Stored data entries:
#####

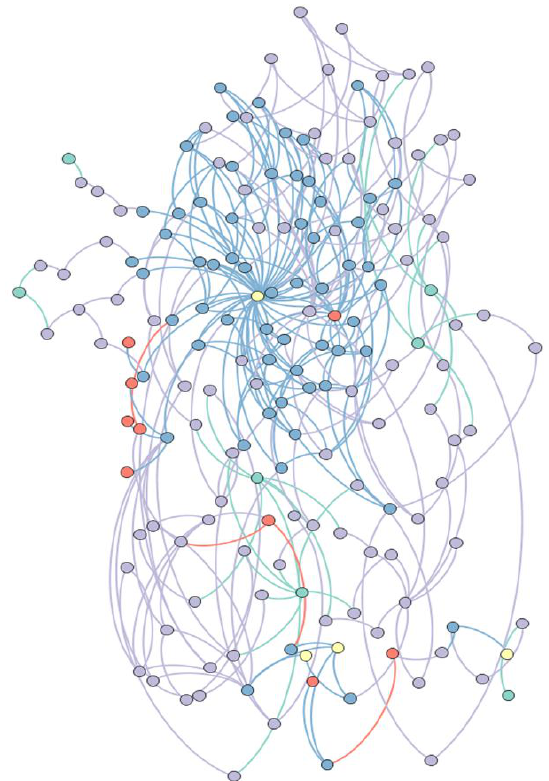
Figure 2. Abstract representation of the bioconversion network used in this study. Yellow nodes correspond to biofuel products, orange nodes correspond to byproducts/intermediates, teal nodes correspond to biomass feedstocks, purple nodes correspond to initial/pretreatment technologies, and blue nodes correspond to final upgrading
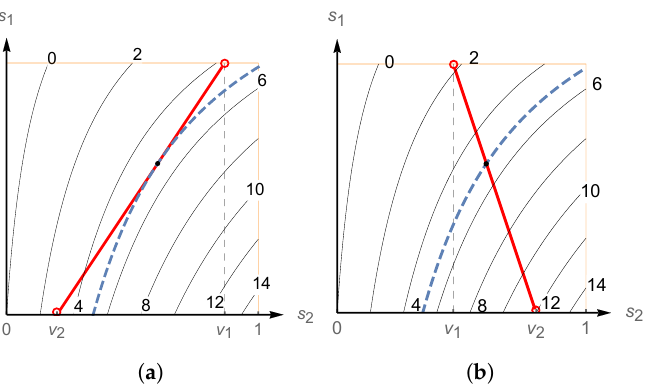
Figure A4. For G P 1 , plots ( a , b ) depict the first player’s attainable sets (the straight lines) for v = ( 13 ) and v = ( 7 ) , respectively. The thin lines correspond to the payoff levels equal to 0,2,...,14. , 3 , 4 5 5 15 15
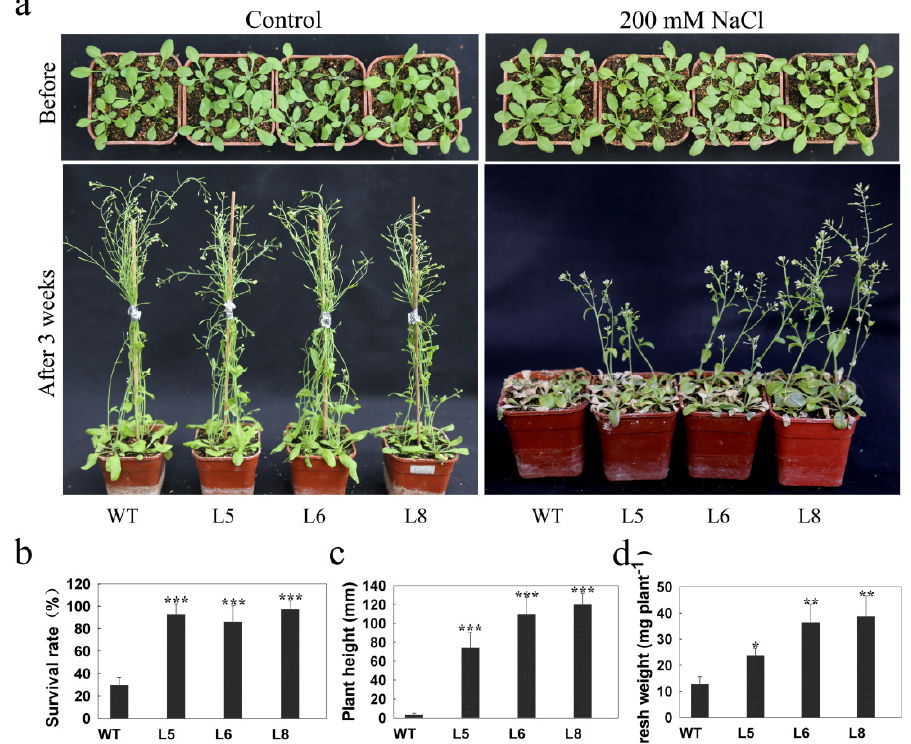
Figure 6. Enhanced tolerances to salt stress in LcSAIN3 -overexpressing Arabidopsis at the seedling stage. ( a ) Three-week-old seedlings in soil were treated with or without 200 mM NaCl for 3 weeks. The seedling survival rates ( b ) and plant height ( c ) and plant weight ( d ) were scored after the 3-week treatment. The mean and standard error were obtained from three biological replicates, ***, **, and * indicate significant differences at p < 0.001, p < 0.01, and p < 0.05, respectively..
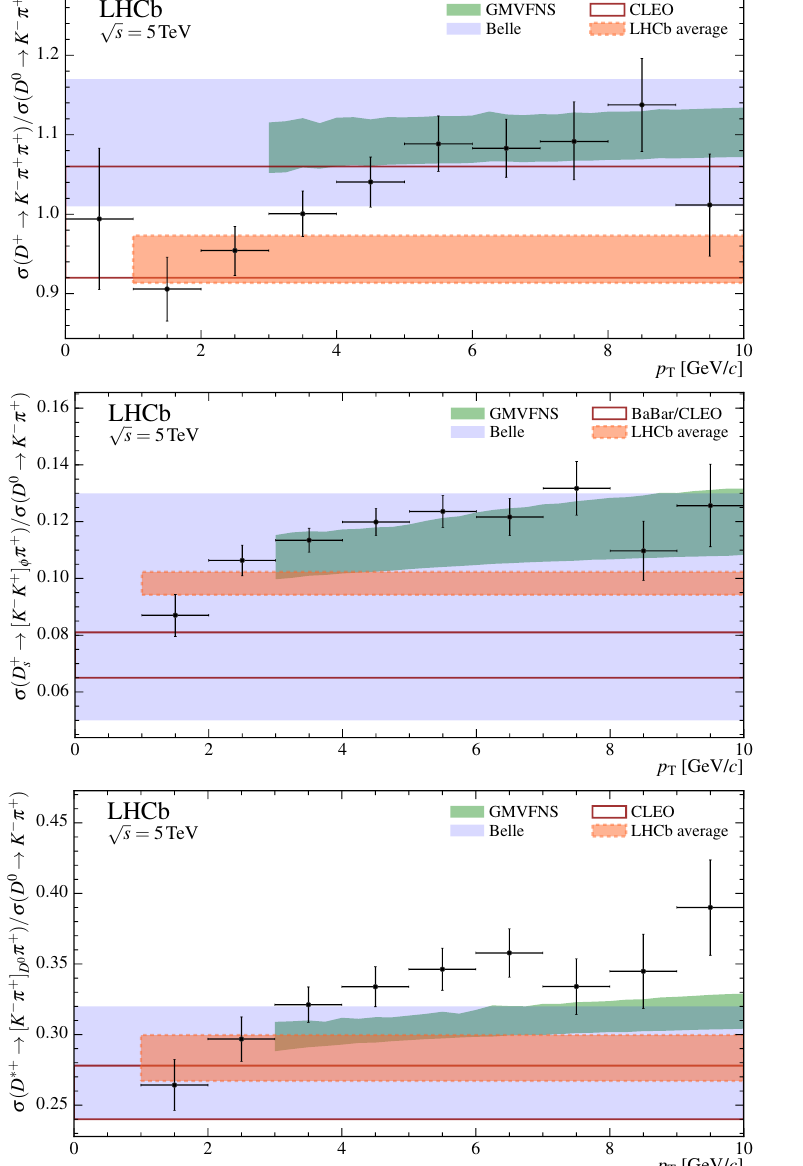
Figure 8. Ratios of the measurements of cross-section times branching fraction of (top) D + , (middle) D + , and (bottom) D (cid:3) + mesons with respect to the D 0 measurements. The bands indicate s the corresponding ratios computed using measurements from e + e (cid:0) collider experiments [41{43]. The ratios are given as a function of p T integrated over y . The notation (cid:27) ( D (cid:27) ( D ) ( D f ). (cid:2) B !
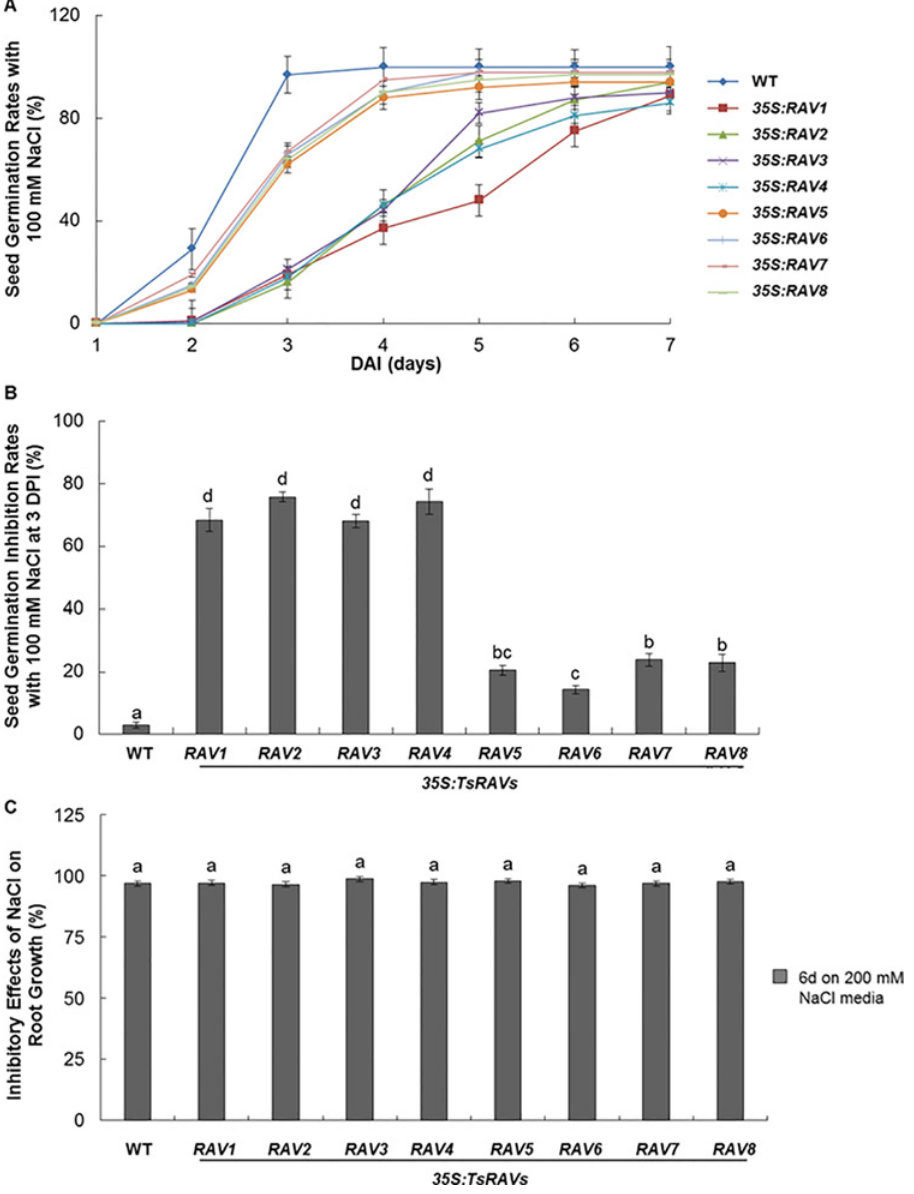
Fig 4. NaCl sensitivity of 35S : TsRAVs transgenic Arabidopsis plants. (A) Germination rates of 35S : TsRAVs transgenic Arabidopsis seeds on 1/2 MS media with 100 mM NaCl. Each data bar represents the means ± SE of three replicates. More than 100 seeds were measured in each replicate. (B) Inhibitory effect of 100 mM NaCl on 35S : TsRAVs transgenic Arabidopsis seed germination rates. Each data bar represents the mean ± SE of three replicates. More than 50 seedlings were measured in each replicate. Different letters indicate significant differences among means ( P < 0.05 by Tukey ’ s test). (C) Inhibitory effect of 200 mM NaCl on 35S : TsRAVs transgenic Arabidopsis seedling root elongation. Seedlings were grown on normal media for 5 days before being transferred onto 1/2 MS medium with 200 mM NaCl and grown for other 6 days. Each data bar represents the mean ± SE of three replicates. More than 50 seedlings were measured in each replicate. Different letters indicate significant differences among means ( P < 0.05 by Tukey ’ s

#####

- [ACTION ITEM] How many lines in the records above contain the string "from"? State the number and nothing more.

- [SOLUTION] 2